Provided material below:
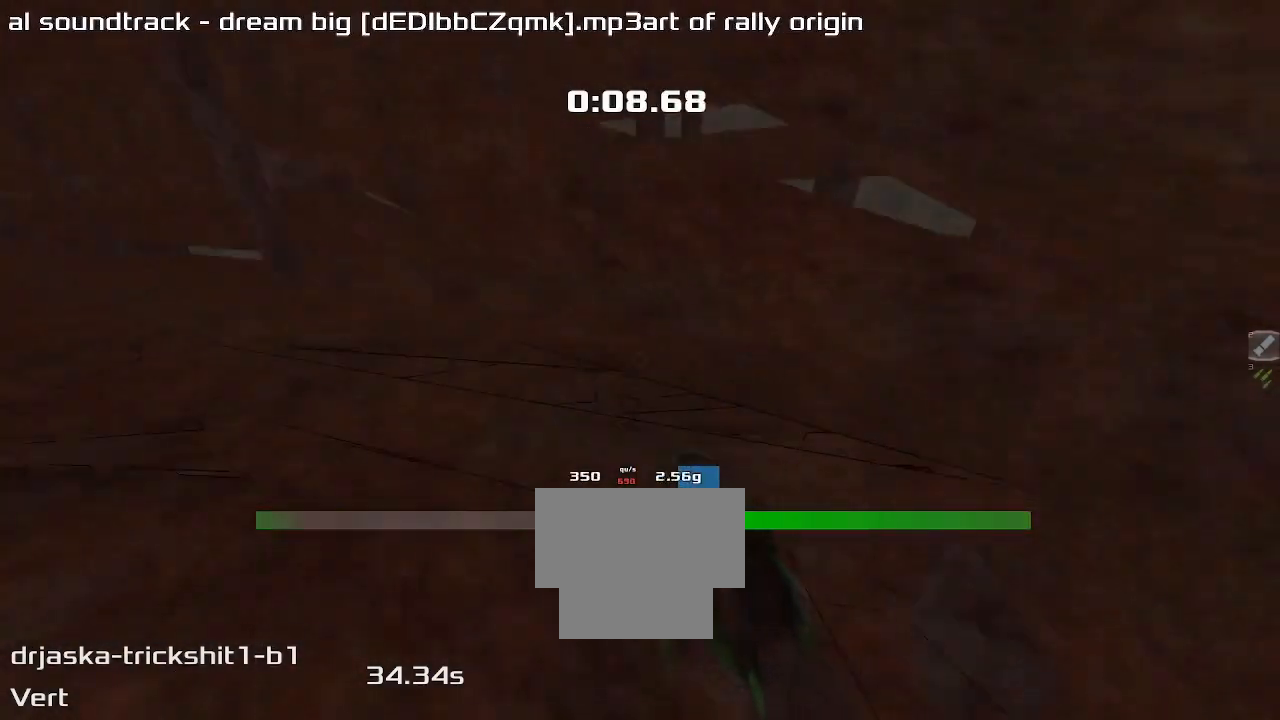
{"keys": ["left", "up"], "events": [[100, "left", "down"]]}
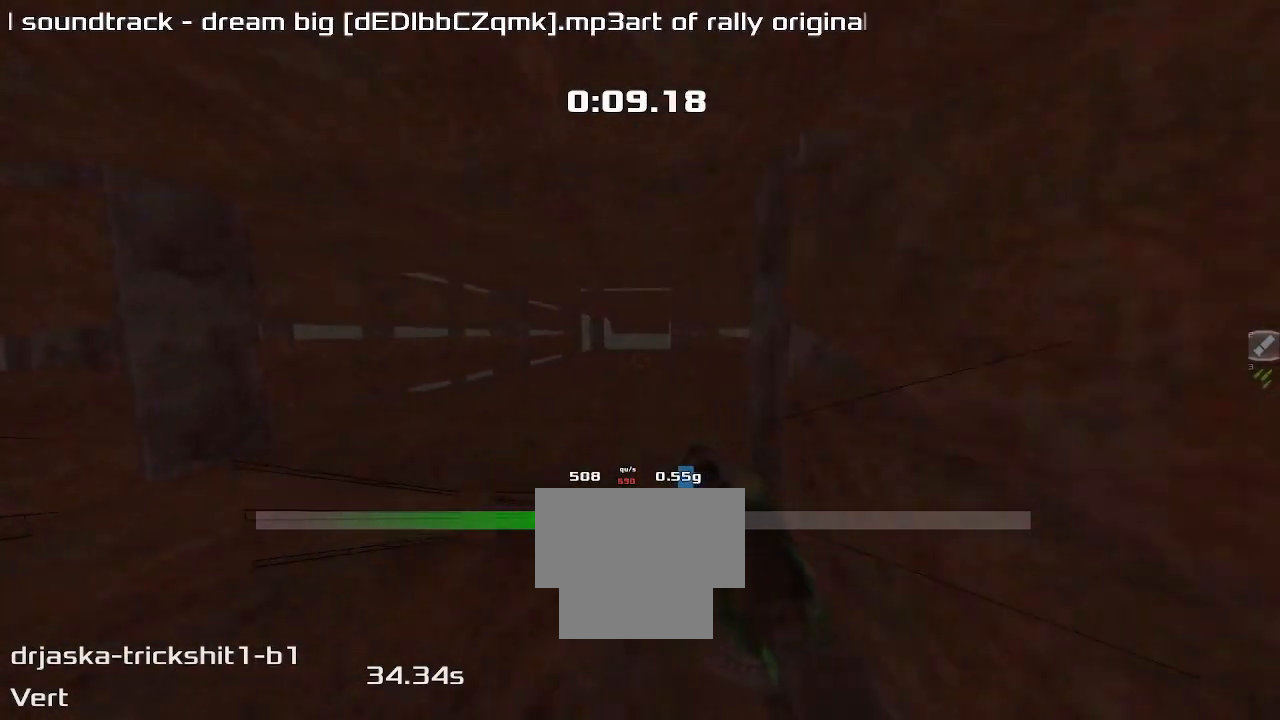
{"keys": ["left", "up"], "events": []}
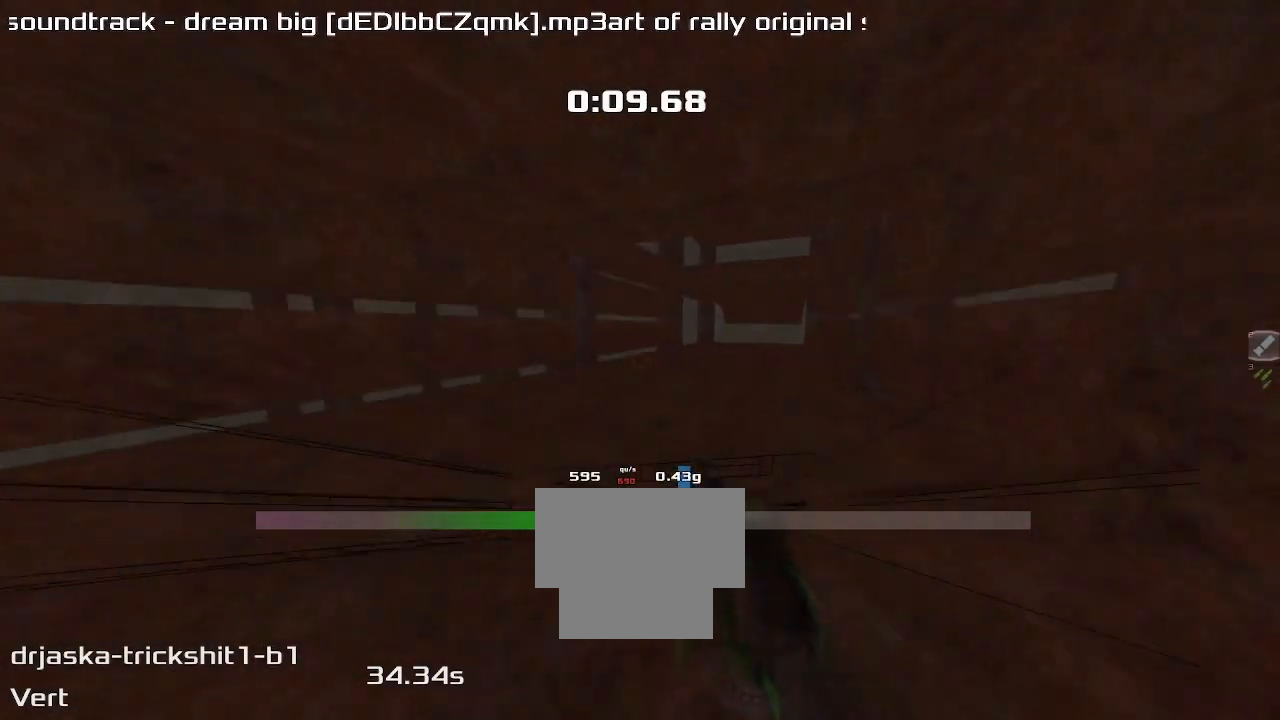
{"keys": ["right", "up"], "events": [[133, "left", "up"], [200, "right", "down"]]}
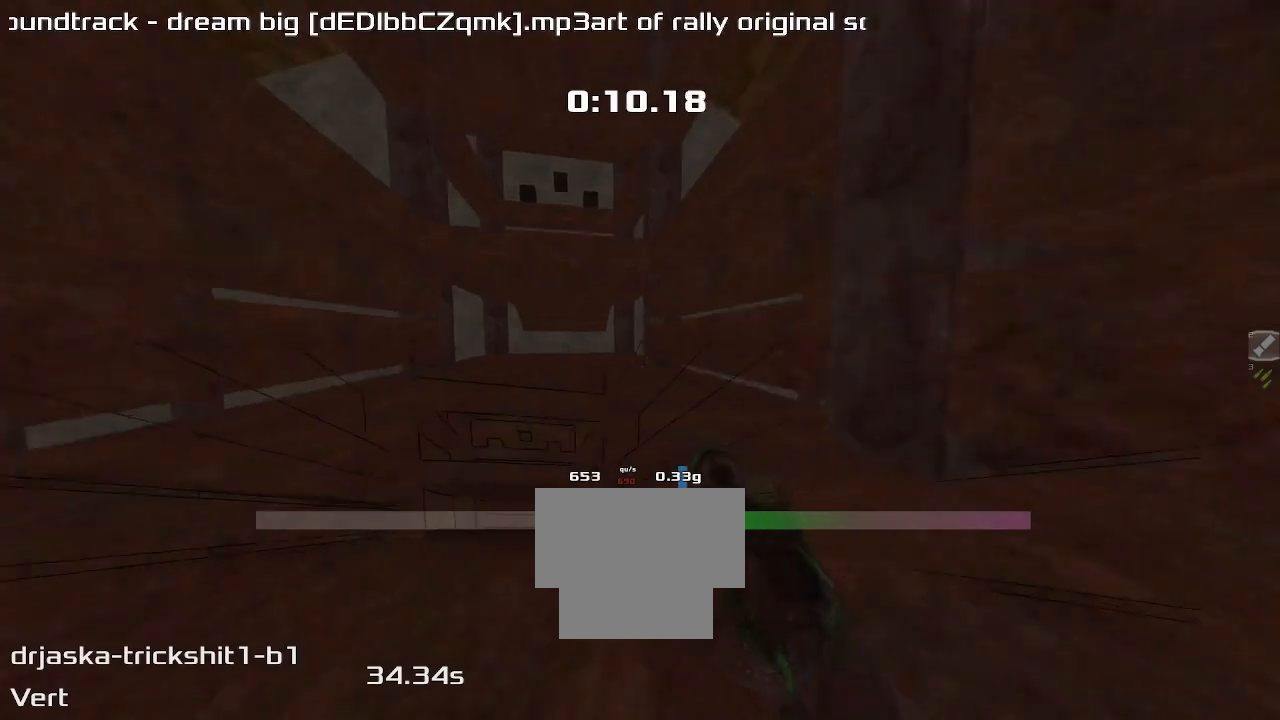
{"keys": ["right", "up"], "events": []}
End of Provided material.
## What you need to do
All of the material above is to be retyped exactly, with no pictures included.

## Answer to the exercise
{"keys": ["left", "up"], "events": [[100, "left", "down"]]}
{"keys": ["left", "up"], "events": []}
{"keys": ["right", "up"], "events": [[133, "left", "up"], [200, "right", "down"]]}
{"keys": ["right", "up"], "events": []}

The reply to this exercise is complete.